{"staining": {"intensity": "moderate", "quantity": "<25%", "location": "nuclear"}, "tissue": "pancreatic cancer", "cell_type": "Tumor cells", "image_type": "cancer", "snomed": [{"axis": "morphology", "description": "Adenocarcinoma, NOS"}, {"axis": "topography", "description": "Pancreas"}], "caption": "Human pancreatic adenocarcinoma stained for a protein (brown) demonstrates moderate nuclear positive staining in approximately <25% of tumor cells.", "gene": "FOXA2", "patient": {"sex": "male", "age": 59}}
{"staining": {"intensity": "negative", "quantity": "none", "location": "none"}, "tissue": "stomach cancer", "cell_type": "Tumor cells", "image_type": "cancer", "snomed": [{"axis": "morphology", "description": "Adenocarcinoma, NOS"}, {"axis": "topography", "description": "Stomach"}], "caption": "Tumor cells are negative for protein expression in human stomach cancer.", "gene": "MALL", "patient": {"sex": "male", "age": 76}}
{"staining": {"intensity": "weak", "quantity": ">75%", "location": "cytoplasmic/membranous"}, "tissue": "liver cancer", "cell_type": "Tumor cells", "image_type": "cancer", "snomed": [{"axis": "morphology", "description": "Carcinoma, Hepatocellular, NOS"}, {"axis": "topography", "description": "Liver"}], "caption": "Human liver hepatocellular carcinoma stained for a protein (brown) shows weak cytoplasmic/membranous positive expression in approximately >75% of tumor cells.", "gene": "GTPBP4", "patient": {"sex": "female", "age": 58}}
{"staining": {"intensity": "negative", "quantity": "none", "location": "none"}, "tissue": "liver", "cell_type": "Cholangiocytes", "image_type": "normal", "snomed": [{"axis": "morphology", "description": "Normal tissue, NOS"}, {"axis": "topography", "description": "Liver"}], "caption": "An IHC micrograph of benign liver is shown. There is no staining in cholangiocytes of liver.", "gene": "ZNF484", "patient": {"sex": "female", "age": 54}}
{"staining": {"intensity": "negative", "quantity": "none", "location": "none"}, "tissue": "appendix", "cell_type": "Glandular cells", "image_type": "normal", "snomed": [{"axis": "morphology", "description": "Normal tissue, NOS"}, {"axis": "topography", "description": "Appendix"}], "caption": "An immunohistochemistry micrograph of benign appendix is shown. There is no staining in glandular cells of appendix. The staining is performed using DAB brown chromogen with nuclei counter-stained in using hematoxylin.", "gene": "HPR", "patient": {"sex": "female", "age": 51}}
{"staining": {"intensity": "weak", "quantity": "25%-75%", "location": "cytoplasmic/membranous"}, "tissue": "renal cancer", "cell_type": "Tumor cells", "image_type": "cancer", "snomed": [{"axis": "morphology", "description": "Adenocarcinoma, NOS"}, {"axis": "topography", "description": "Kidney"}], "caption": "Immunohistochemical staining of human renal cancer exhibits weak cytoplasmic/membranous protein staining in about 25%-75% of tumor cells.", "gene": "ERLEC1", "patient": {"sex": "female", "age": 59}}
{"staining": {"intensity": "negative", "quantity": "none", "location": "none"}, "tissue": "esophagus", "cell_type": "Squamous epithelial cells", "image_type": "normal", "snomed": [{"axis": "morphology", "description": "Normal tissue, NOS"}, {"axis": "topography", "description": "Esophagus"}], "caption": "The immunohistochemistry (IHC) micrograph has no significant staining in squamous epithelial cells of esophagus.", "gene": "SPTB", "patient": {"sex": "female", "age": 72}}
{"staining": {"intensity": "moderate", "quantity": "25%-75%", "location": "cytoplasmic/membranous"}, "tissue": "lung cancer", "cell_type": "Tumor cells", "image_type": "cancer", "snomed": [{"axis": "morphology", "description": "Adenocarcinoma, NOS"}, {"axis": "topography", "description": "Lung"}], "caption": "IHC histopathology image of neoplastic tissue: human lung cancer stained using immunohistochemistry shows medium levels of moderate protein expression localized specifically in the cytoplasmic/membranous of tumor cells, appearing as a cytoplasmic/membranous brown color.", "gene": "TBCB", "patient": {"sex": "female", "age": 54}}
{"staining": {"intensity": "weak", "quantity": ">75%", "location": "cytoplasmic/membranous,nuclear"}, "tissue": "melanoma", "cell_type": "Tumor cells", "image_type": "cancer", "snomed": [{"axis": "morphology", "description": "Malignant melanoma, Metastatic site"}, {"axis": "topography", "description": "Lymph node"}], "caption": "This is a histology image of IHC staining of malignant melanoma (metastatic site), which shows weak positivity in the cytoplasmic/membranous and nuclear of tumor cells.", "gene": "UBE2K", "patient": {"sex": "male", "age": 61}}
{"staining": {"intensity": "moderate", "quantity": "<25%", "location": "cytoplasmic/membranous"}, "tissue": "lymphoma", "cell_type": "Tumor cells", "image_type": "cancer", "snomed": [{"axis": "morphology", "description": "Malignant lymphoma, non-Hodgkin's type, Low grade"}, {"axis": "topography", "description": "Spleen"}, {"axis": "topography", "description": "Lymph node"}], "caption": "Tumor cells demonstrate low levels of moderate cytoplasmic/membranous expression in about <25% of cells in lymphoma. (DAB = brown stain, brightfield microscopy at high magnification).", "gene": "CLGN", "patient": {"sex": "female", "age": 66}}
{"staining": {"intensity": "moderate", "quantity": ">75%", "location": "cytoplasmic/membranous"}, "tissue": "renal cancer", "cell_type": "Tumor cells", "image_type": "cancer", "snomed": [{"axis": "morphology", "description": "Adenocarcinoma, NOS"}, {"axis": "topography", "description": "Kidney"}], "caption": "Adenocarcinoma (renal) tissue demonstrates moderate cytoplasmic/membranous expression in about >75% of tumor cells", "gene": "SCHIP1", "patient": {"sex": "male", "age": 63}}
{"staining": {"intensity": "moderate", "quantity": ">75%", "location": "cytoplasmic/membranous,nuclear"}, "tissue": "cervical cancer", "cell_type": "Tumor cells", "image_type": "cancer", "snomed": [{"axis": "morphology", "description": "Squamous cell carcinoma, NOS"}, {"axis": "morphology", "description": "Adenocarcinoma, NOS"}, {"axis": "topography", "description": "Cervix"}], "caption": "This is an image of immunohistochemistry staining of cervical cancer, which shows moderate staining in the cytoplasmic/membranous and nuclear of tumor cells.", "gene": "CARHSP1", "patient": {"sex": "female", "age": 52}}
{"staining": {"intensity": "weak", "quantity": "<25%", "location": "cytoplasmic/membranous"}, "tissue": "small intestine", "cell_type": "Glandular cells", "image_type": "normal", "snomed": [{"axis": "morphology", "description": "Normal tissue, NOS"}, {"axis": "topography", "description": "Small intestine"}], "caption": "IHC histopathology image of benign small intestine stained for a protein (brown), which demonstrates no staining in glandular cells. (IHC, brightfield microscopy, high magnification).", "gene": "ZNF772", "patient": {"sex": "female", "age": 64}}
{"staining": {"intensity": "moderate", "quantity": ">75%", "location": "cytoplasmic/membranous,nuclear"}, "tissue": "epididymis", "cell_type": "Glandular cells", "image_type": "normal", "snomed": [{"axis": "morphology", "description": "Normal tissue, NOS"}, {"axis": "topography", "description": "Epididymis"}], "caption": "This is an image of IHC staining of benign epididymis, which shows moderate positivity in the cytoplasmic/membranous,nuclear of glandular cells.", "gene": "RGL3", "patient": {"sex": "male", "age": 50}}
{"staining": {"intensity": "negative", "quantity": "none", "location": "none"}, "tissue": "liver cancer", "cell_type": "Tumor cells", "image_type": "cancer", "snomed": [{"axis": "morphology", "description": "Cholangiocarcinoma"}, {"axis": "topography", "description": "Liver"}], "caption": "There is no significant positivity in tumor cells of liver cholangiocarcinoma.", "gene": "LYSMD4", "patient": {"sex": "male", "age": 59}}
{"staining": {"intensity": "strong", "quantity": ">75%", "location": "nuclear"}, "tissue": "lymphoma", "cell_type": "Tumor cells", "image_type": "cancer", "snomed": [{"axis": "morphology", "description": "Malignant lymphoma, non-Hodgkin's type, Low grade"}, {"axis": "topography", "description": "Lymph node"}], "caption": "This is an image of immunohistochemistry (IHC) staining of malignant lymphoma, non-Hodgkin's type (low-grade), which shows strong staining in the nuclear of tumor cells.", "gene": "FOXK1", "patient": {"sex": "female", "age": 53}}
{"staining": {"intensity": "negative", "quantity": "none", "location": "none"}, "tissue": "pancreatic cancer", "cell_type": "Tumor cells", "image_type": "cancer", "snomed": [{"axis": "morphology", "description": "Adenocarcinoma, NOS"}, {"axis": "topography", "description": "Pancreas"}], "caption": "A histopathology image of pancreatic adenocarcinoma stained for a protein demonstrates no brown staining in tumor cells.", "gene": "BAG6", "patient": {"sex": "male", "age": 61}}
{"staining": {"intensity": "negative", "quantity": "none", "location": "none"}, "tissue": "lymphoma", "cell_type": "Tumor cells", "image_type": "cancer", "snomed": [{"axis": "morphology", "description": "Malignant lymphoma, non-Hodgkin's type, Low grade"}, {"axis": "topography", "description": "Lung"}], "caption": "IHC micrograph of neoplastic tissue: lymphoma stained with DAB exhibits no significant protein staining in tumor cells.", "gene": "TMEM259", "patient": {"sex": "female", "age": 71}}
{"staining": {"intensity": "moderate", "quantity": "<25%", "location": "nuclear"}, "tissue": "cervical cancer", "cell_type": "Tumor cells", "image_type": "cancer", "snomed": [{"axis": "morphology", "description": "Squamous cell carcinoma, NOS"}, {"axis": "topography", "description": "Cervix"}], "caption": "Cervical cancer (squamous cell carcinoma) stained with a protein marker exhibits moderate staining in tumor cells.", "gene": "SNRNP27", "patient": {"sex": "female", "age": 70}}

....

■ Activity ■
All lines in the listing above from the line containing "cells demonstrate low" to the line containing "of immunohistochemistry staining", inclusive, should be retyped exactly; no other lines should appear.

■ Exercise solution ■
{"staining": {"intensity": "moderate", "quantity": "<25%", "location": "cytoplasmic/membranous"}, "tissue": "lymphoma", "cell_type": "Tumor cells", "image_type": "cancer", "snomed": [{"axis": "morphology", "description": "Malignant lymphoma, non-Hodgkin's type, Low grade"}, {"axis": "topography", "description": "Spleen"}, {"axis": "topography", "description": "Lymph node"}], "caption": "Tumor cells demonstrate low levels of moderate cytoplasmic/membranous expression in about <25% of cells in lymphoma. (DAB = brown stain, brightfield microscopy at high magnification).", "gene": "CLGN", "patient": {"sex": "female", "age": 66}}
{"staining": {"intensity": "moderate", "quantity": ">75%", "location": "cytoplasmic/membranous"}, "tissue": "renal cancer", "cell_type": "Tumor cells", "image_type": "cancer", "snomed": [{"axis": "morphology", "description": "Adenocarcinoma, NOS"}, {"axis": "topography", "description": "Kidney"}], "caption": "Adenocarcinoma (renal) tissue demonstrates moderate cytoplasmic/membranous expression in about >75% of tumor cells", "gene": "SCHIP1", "patient": {"sex": "male", "age": 63}}
{"staining": {"intensity": "moderate", "quantity": ">75%", "location": "cytoplasmic/membranous,nuclear"}, "tissue": "cervical cancer", "cell_type": "Tumor cells", "image_type": "cancer", "snomed": [{"axis": "morphology", "description": "Squamous cell carcinoma, NOS"}, {"axis": "morphology", "description": "Adenocarcinoma, NOS"}, {"axis": "topography", "description": "Cervix"}], "caption": "This is an image of immunohistochemistry staining of cervical cancer, which shows moderate staining in the cytoplasmic/membranous and nuclear of tumor cells.", "gene": "CARHSP1", "patient": {"sex": "female", "age": 52}}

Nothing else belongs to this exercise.